24 Dezen nu waren de hoofden hunner vaderlijke huizen, te weten: Hefer, en Jisei, en Eliel, en Azriel, en Jeremia, en Hodavja, en Jahdiel; mannen sterk van kracht, mannen van naam, hoofden der huizen hunner vaderen.
These were the heads of their fathers' houses: Epher, Ishi, Eliel, Azriel, Jeremiah, Hodaviah, and Jahdiel. They were mighty men, famous men, heads of their fathers' houses.
25 Maar zij hebben tegen den God hunner vaderen overtreden, en de goden der volken des lands nagehoereerd, welke God voor hun aangezichten had verdelgd.
But they were unfaithful to their ancestors' God.

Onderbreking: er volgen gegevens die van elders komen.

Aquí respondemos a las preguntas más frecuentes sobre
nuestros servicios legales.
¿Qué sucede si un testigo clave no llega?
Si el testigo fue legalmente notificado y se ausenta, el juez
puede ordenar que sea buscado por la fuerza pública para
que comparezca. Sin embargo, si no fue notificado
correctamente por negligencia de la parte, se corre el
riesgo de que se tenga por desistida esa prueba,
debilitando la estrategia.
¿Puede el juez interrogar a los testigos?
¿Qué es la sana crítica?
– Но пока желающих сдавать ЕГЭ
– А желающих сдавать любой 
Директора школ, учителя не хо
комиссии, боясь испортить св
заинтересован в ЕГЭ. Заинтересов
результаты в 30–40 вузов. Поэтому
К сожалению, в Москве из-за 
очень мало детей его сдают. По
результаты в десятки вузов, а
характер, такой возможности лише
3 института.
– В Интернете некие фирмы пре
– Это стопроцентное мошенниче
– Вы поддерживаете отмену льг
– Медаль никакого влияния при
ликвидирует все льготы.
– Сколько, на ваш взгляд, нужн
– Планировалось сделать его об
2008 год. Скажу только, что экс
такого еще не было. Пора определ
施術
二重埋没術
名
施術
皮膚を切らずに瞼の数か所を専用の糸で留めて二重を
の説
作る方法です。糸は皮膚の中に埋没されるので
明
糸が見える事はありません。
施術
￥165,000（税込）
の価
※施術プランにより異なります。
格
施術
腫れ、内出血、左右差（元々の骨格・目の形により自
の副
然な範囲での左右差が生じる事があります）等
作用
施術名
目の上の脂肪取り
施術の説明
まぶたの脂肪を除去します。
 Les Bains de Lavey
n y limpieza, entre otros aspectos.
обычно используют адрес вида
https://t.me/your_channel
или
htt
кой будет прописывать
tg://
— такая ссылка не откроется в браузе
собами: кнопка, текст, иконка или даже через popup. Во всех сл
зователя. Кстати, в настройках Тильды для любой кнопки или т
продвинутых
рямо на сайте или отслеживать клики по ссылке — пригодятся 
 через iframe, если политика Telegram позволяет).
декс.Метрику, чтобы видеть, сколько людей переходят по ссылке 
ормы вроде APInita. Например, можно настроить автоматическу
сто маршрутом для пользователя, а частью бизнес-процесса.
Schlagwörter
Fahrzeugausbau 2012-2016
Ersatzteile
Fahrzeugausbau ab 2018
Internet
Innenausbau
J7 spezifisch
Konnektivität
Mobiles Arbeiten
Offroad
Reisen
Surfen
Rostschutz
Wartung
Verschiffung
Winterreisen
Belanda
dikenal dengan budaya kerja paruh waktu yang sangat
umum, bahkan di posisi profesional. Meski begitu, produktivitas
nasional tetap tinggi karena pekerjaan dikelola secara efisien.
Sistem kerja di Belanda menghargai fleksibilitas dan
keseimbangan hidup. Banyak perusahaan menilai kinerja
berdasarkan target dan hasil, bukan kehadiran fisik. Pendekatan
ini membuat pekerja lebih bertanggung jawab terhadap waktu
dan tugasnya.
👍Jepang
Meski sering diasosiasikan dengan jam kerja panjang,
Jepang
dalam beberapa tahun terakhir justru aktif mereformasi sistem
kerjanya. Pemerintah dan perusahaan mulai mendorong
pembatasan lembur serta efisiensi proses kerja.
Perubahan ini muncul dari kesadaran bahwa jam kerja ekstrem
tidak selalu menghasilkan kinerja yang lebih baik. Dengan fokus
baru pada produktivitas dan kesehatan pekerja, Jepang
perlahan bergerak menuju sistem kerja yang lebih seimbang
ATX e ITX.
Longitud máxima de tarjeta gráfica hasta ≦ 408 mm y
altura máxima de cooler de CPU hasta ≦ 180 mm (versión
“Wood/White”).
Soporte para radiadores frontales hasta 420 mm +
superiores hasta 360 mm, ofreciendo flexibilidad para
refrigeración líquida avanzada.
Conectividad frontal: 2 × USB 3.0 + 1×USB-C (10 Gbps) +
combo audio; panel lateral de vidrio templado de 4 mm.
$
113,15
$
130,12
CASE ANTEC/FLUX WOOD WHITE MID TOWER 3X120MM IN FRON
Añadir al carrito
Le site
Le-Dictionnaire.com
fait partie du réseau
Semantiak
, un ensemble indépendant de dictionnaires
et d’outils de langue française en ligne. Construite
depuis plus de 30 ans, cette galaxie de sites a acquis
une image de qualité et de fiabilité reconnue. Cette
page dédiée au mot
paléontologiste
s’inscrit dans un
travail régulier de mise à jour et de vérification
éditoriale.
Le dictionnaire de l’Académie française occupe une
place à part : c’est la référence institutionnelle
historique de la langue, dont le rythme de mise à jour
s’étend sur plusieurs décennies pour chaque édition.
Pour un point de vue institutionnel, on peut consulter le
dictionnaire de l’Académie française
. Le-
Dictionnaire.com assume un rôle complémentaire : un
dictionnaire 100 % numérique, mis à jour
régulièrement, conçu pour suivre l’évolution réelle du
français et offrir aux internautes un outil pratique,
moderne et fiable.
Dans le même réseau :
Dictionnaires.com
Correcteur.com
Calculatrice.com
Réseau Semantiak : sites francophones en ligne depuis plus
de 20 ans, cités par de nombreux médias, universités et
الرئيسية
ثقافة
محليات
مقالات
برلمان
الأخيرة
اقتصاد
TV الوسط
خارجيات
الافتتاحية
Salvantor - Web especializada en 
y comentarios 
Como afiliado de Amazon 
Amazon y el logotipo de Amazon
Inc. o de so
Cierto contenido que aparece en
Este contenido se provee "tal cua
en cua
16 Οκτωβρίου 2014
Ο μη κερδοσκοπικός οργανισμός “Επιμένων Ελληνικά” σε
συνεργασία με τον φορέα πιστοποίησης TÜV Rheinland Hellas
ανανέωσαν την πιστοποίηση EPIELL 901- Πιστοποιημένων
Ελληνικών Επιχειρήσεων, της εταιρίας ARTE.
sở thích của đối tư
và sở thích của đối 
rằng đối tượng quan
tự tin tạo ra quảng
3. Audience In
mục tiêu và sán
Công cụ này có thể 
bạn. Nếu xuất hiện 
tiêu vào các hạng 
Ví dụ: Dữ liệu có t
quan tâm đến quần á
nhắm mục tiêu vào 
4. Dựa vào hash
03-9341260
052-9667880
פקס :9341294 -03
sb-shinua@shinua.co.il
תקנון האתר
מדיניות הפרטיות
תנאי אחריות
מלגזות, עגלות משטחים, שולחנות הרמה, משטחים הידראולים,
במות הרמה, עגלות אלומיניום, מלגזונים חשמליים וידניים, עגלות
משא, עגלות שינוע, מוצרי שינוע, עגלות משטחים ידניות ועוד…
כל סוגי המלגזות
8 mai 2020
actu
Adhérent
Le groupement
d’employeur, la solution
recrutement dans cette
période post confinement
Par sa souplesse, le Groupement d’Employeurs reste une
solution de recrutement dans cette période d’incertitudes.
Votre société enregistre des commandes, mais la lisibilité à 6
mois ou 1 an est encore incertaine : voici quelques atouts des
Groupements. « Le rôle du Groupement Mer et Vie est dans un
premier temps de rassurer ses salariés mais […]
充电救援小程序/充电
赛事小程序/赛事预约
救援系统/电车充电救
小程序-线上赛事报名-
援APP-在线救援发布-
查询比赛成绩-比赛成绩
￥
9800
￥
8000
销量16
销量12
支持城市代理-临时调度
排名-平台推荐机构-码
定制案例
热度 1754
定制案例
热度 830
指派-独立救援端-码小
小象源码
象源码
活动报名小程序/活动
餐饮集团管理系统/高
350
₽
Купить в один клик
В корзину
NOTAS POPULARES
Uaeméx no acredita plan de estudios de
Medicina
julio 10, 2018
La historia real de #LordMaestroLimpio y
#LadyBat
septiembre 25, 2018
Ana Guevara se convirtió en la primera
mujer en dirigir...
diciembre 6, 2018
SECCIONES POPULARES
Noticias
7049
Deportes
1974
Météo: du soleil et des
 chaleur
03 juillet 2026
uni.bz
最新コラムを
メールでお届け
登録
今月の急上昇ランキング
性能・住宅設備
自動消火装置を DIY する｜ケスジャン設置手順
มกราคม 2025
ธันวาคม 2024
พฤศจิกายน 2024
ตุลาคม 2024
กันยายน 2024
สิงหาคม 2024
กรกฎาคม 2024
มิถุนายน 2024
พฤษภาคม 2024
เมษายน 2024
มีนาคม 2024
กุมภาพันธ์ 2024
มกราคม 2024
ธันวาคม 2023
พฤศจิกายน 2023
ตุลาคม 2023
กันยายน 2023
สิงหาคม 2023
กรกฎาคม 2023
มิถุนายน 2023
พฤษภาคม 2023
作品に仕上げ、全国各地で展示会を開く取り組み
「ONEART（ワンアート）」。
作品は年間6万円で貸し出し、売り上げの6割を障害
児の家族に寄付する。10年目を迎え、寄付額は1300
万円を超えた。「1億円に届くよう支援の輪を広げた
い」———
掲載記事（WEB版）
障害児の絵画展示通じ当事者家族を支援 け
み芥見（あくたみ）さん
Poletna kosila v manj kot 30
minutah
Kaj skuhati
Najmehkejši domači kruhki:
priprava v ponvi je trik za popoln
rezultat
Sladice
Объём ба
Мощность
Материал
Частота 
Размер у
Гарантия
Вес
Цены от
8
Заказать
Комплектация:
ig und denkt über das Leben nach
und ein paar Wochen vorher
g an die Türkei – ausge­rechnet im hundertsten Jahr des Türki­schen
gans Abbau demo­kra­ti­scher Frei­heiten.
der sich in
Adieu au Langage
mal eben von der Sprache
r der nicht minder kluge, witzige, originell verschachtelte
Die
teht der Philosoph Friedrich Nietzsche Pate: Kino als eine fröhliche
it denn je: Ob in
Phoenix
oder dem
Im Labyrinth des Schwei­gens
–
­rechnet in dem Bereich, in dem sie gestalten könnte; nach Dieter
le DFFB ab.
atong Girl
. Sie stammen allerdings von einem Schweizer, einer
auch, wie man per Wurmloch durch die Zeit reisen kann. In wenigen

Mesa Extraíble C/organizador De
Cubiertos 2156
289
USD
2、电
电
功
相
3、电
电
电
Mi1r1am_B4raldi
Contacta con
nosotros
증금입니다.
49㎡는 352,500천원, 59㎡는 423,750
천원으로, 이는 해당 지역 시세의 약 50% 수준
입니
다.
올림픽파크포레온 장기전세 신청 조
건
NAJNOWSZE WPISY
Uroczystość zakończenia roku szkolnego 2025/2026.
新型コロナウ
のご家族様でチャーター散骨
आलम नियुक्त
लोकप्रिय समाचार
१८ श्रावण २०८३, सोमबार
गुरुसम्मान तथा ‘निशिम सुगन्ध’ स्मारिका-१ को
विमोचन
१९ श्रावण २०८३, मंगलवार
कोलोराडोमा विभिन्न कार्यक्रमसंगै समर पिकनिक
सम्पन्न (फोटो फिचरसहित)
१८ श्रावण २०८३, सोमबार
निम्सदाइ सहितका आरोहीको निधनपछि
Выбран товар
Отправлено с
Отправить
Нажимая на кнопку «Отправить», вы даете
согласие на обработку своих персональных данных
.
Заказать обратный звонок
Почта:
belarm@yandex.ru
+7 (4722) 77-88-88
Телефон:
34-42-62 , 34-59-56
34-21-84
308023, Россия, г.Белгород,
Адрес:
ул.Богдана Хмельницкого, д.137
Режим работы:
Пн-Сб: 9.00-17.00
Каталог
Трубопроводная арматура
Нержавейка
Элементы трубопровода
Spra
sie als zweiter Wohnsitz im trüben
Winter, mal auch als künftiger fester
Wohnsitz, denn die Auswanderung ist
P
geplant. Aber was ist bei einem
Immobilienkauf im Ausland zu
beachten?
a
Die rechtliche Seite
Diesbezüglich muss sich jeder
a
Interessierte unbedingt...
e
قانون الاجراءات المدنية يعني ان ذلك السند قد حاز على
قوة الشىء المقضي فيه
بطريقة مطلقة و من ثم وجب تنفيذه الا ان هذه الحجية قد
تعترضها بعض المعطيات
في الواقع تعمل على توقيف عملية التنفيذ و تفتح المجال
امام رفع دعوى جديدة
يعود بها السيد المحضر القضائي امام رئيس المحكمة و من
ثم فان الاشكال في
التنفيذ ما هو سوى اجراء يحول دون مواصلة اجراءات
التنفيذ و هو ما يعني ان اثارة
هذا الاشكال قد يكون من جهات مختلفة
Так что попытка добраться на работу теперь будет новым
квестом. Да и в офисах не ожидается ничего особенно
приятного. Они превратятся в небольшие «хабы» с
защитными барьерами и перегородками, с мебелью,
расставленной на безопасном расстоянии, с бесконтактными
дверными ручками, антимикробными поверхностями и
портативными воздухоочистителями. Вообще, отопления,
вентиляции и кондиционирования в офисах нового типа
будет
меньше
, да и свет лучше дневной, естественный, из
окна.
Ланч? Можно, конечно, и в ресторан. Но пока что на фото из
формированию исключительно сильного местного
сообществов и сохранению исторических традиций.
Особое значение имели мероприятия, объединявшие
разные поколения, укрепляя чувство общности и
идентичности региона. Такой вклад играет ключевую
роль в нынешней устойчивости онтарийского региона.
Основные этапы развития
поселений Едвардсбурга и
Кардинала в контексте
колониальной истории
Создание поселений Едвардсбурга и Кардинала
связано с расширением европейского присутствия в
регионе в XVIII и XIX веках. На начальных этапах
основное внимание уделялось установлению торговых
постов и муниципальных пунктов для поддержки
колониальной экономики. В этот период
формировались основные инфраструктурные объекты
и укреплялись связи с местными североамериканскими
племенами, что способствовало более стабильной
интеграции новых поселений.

Instead, they worshiped the gods of the peoples of the land, whom God had destroyed before them.
26 Zo verwekte de God Israels den geest van Pul, den koning van Assyrie, en den geest van Tiglath-Pilneser, den koning van Assyrie, die voerde hen gevankelijk weg, te weten de Rubenieten, en de Gadieten, en den halven stam van Manasse; en hij bracht hen te Halah, en Habor, en Hara, en aan de rivier Gozan, tot op dezen dag.
The God of Israel stirred up Pul king of Assyria (also called Tiglath-Pileser, king of Assyria). He took into exile the Reubenites, Gadites, and the half tribe of Manasseh. He brought them to Halah, Habor, Hara, and to the river of Gozan, where they remain to this day.